Valencia ya ha empezado a mover ficha para las Fallas de 2027. Aunque aún falten más de nueve meses para que la ciudad vuelva a encender su ciclo festivo más intenso, el calendario escolar y el fallero han dado un paso decisivo. Y es que el Consejo Escolar Municipal ha acordado la propuesta de festivos que marcarán el ritmo de colegios e institutos durante la semana grande, una decisión que ahora deberá recibir el visto bueno de la Dirección General de Centros Docentes.
En el ámbito escolar, la propuesta mantiene un bloque de días festivos que encaja de lleno con la semana grande: del lunes 15 al jueves 18 de marzo. Cuatro jornadas que, sumadas a los fines de semana anterior y posterior y al Día de San José, permitirán a la comunidad educativa enlazar nueve días consecutivos de celebración.
Para que este esquema sea viable, el 22 y 23 de diciembre pasarán a ser lectivos, un ajuste técnico que evita alterar el final del curso y mantiene el equilibrio de jornadas. El calendario general del curso 2026-2027 fija el inicio de las clases el 9 de septiembre y el cierre el 18 de junio, y dentro de ese marco la propuesta fallera encaja sin romper la estructura global del año académico.
Fechas de los actos falleros
También, se ha afinado el calendario interno de las Fallas. La Crida volverá a celebrarse el último domingo de febrero. A partir de ese día podrán empezar a montarse las churrerías y buñolerías, mientrasos mercadillos tendrán luz verde desde el 9 de marzo y las carpas falleras arrancarán su instalación general el 11 de marzo. Las verbenas y tardeos, por su parte, podrán celebrarse los días 13, 15, 16, 17 y 18 de marzo.

Otro de de los asuntos más delicados ha sido la pirotecnia recreativa. El Ayuntamiento limitará el uso nocturno de artefactos de categoría F3, tanto fuentes como truenos detonantes, con el objetivo de reducir las molestias al vecindario sin renunciar a uno de los elementos más característicos de las Fallas.
La planificación de las Fallas de 2027 también confirma otro cambio que ya había anunciado el Ayuntamiento: las conocidas como mojiterías desaparecerán de la fiesta. El consistorio defiende que esta medida ayudará a preservar la imagen de las Fallas y reforzar su carácter tradicional, cultural y patrimonial.
Forma parte del proceso de revisión del Bando Fallero, que cada año ajusta las normas de la celebración para adaptarlas a la evolución de la ciudad y a las necesidades de convivencia. La eliminación de las mojiterías pretende evitar la proliferación de barras improvisadas que, según el Ayuntamiento, desdibujan la estética fallera y generan problemas de orden y limpieza.

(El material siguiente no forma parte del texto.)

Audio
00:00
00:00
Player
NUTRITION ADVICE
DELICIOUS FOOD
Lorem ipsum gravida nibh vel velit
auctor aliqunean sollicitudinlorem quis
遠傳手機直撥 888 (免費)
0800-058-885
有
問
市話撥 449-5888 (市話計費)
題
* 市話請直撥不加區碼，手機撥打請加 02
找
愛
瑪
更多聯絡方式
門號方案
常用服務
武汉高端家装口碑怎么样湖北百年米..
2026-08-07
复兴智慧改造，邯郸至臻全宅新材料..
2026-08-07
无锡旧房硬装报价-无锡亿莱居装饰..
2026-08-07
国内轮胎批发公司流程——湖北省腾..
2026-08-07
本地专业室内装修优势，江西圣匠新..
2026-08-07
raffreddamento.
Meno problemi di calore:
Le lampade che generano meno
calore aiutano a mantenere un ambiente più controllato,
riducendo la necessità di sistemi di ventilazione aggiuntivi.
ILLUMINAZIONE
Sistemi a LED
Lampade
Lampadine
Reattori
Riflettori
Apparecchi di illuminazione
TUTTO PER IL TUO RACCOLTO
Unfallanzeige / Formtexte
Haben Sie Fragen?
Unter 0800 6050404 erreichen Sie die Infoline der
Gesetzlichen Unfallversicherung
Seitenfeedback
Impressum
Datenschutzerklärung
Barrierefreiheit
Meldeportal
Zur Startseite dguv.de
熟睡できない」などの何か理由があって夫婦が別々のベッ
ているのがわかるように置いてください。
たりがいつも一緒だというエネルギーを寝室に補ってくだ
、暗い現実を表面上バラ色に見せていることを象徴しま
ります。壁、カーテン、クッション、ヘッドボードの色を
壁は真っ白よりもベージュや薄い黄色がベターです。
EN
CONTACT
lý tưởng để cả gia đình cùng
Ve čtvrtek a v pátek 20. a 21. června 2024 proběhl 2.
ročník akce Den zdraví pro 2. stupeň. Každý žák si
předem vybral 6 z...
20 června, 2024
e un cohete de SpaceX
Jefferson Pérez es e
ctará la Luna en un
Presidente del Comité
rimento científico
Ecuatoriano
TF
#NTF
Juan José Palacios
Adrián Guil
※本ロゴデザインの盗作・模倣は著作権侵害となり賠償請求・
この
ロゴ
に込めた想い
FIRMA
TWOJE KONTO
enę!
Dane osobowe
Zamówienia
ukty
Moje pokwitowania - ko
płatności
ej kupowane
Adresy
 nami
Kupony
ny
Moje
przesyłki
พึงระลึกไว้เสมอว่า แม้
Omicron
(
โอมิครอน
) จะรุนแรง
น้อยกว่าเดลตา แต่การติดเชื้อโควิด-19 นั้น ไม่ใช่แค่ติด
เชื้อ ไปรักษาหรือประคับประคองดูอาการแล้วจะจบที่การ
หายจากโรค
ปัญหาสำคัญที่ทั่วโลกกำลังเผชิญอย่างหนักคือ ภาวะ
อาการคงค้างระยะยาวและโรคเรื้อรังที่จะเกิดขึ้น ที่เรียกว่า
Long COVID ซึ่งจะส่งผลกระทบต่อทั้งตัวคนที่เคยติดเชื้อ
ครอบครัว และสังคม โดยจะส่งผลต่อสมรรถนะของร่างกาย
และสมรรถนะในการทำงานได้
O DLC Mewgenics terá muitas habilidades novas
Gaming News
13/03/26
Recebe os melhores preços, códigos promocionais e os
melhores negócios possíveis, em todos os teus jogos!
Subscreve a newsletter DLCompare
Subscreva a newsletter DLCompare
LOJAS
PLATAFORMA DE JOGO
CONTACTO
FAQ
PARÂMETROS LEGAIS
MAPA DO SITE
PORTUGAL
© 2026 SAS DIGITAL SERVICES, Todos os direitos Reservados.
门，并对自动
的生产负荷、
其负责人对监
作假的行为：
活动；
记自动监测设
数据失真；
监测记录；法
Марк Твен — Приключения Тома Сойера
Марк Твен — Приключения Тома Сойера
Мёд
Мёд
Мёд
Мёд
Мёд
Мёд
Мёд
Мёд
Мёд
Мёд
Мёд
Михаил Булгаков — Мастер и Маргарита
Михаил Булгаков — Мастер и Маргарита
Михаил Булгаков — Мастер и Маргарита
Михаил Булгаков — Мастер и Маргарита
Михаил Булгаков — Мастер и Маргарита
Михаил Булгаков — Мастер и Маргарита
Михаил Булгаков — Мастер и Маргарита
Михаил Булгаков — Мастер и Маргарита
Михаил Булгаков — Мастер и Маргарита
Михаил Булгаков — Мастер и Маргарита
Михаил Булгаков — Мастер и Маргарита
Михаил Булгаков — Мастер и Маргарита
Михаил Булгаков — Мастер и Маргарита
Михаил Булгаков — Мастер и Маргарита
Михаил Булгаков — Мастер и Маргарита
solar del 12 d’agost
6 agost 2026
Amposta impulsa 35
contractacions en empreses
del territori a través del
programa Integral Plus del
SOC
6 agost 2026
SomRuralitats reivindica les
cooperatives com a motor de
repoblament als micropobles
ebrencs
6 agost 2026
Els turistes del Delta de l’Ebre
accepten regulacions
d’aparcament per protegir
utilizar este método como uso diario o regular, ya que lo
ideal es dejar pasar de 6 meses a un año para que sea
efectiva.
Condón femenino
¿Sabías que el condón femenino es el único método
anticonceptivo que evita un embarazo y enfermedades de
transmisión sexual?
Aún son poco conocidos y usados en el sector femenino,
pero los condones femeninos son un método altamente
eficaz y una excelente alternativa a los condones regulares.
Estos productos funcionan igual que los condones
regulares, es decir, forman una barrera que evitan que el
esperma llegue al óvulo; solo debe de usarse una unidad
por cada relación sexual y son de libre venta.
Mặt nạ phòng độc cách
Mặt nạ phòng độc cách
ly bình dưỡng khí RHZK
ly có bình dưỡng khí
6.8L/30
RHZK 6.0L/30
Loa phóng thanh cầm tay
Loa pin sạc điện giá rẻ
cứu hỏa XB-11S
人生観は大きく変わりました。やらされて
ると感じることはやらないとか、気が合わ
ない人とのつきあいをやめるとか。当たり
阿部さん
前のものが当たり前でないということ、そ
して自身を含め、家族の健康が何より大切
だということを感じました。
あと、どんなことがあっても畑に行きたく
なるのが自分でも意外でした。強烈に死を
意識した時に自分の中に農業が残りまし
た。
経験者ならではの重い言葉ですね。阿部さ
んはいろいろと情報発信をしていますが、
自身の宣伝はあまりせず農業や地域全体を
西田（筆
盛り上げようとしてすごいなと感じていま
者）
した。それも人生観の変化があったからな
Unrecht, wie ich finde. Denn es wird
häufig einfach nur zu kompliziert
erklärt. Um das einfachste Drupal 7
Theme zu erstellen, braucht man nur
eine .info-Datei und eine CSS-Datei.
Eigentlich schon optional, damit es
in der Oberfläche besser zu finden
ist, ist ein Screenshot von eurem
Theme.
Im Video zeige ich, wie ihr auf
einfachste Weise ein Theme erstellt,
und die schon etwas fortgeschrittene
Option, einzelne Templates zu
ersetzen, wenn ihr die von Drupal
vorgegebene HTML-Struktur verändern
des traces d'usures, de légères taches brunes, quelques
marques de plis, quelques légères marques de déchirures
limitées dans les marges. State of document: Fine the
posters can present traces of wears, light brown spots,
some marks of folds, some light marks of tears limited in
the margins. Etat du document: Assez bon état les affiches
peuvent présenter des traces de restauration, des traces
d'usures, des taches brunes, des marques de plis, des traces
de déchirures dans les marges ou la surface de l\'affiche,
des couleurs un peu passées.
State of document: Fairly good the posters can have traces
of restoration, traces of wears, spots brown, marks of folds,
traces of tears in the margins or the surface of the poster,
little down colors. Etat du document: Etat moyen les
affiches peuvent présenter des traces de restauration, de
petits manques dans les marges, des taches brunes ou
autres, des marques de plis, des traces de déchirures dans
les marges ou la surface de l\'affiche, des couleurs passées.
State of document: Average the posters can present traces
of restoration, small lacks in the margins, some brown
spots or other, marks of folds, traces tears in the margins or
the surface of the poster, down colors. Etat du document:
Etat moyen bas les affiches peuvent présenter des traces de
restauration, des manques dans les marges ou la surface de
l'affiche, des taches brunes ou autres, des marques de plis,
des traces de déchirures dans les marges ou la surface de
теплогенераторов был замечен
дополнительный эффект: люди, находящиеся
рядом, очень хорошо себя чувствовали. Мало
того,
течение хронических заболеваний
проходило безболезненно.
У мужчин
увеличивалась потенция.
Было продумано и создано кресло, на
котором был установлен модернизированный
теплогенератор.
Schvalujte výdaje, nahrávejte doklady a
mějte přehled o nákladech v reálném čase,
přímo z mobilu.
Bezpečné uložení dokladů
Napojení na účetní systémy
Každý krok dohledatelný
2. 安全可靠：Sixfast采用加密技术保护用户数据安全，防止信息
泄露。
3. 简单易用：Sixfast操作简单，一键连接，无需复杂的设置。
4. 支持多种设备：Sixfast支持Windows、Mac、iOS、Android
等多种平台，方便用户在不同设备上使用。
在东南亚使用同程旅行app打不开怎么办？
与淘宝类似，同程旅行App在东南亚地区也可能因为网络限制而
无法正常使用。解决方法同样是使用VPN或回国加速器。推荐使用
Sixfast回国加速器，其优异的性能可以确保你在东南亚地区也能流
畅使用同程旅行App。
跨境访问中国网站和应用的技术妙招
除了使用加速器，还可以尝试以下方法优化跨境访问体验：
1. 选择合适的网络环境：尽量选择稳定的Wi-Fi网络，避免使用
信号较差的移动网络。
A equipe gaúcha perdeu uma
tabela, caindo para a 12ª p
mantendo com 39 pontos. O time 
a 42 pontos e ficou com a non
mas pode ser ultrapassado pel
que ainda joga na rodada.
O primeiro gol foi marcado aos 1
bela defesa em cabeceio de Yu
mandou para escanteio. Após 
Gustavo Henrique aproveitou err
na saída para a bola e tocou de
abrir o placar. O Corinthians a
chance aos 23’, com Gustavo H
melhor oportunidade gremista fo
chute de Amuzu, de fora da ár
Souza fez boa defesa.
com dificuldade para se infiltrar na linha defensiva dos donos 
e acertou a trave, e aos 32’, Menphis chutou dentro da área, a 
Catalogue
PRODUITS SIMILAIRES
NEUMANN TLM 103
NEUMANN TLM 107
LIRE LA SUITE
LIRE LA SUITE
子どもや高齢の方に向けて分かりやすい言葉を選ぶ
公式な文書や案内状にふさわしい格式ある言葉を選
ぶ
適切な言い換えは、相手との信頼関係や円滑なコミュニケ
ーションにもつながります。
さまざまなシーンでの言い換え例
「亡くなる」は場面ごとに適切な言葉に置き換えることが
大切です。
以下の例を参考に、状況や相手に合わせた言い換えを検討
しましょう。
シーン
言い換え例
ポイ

Con los bocetos de los monumentos municipales ya sobre la mesa, el calendario escolar encaminado y las primeras decisiones organizativas cerradas, Valencia empieza a construir sus Fallas 2027. Las comisiones afinan motores, los artistas ultiman ideas y la ciudad se prepara para un ciclo festivo que, aunque aún quede lejos, ya ha empezado a latir.